Occam's Razor is a tool of scientific and philosophic inquiry. Simply stated, it posits that the simplest theory is the best, or that the simplest explanation is the most likely to be true. Leonardo Da Vinci's riff on this theory was the aphorism: "Simplicity is the ultimate sophistication"

Clicking on the above link will take you to a terrific Wikipedia page on Razor theory. I ran across an interesting reference to it reading David Liss's "A Spectacle of Corruption" - a paperback historical fiction set in seventeenth century London that I found in an airport bookstore. The book is a great page-turner and I couldn't put it down.

For years, I've been subjected to the Razor by editors, judges and juries. My tendency to present complicated facts, suggest multiple alternative theories and to consider mixed motives has at times frustrated them all. When chopping away at an unwieldy brief, my Razor has left a few bleeding victims, too.
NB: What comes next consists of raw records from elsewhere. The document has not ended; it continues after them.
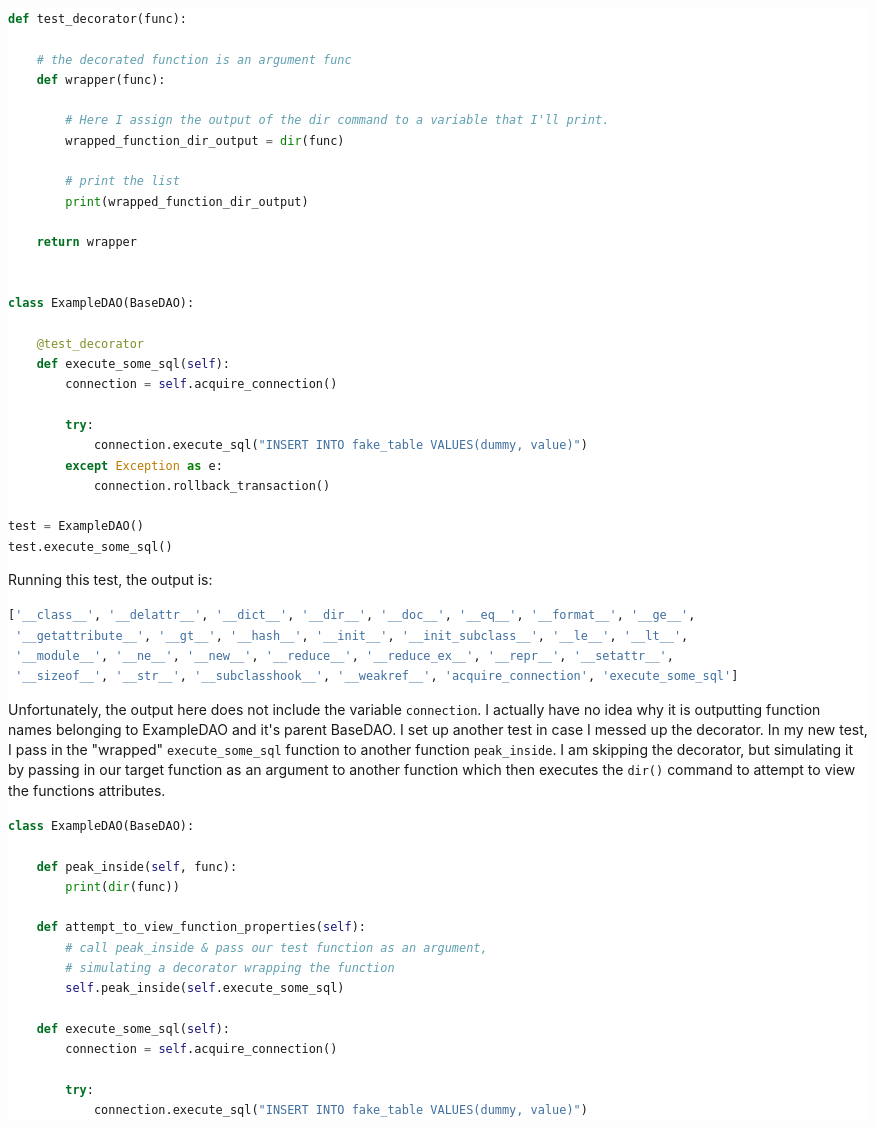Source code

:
 ```python
def test_decorator(func):
    
    # the decorated function is an argument func
    def wrapper(func):
        
        # Here I assign the output of the dir command to a variable that I'll print.
        wrapped_function_dir_output = dir(func)
        
        # print the list
        print(wrapped_function_dir_output)

    return wrapper


class ExampleDAO(BaseDAO):

    @test_decorator
    def execute_some_sql(self):
        connection = self.acquire_connection()

        try:
            connection.execute_sql("INSERT INTO fake_table VALUES(dummy, value)")
        except Exception as e:
            connection.rollback_transaction()

test = ExampleDAO()
test.execute_some_sql()
```

Running this test, the output is: 

```python
['__class__', '__delattr__', '__dict__', '__dir__', '__doc__', '__eq__', '__format__', '__ge__', 
 '__getattribute__', '__gt__', '__hash__', '__init__', '__init_subclass__', '__le__', '__lt__', 
 '__module__', '__ne__', '__new__', '__reduce__', '__reduce_ex__', '__repr__', '__setattr__', 
 '__sizeof__', '__str__', '__subclasshook__', '__weakref__', 'acquire_connection', 'execute_some_sql']
```

Unfortunately, the output here does not include the variable `connection`. I actually have no idea why it is outputting 
function names belonging to ExampleDAO and it's parent BaseDAO. I set up another test in case I messed up the decorator.
In my new test, I pass in the "wrapped" `execute_some_sql` function to another function `peak_inside`. I am skipping the 
decorator, but simulating it by passing in our target function as an argument to another function which then executes the
`dir()` command to attempt to view the functions attributes.

```python
class ExampleDAO(BaseDAO):

    def peak_inside(self, func):
        print(dir(func))

    def attempt_to_view_function_properties(self):
        # call peak_inside & pass our test function as an argument, 
        # simulating a decorator wrapping the function
        self.peak_inside(self.execute_some_sql)

    def execute_some_sql(self):
        connection = self.acquire_connection()

        try:
            connection.execute_sql("INSERT INTO fake_table VALUES(dummy, value)")
```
If I'm allowed to add another riff to Razor theory: "Where the truth is complicated, you must simplify it to be credible." The Wikipedia has references to the use of the Razor in science, statistics, religion, medicine and biology (among others), but none in law. Politics is missing, too. The Razor does help to explain why the natural human tendency is to distrust and dislike the complexity of democracy and constitutions and to be drawn to the simplicity of authoritarian systems. When sloganeers wielding the Razor make it to the U.S. Supreme Court, the Constitution and democracy suffer. "The Constitution is not a suicide pact" is the rallying cry for authoritarians wishing to eliminate the complexities and inefficiences of such democratic concepts as "due process of law".

The frightening thing is that these ideologues believe that stripping Americans of basic democratic freedoms will make the world safe for democracy.

Next time you're facing the Razor and getting cut to ribbons, pick up a simple piece of the puzzle. Fit it in, move to the next piece. After three convincing pieces, your audience will trust that the fourth piece will fit.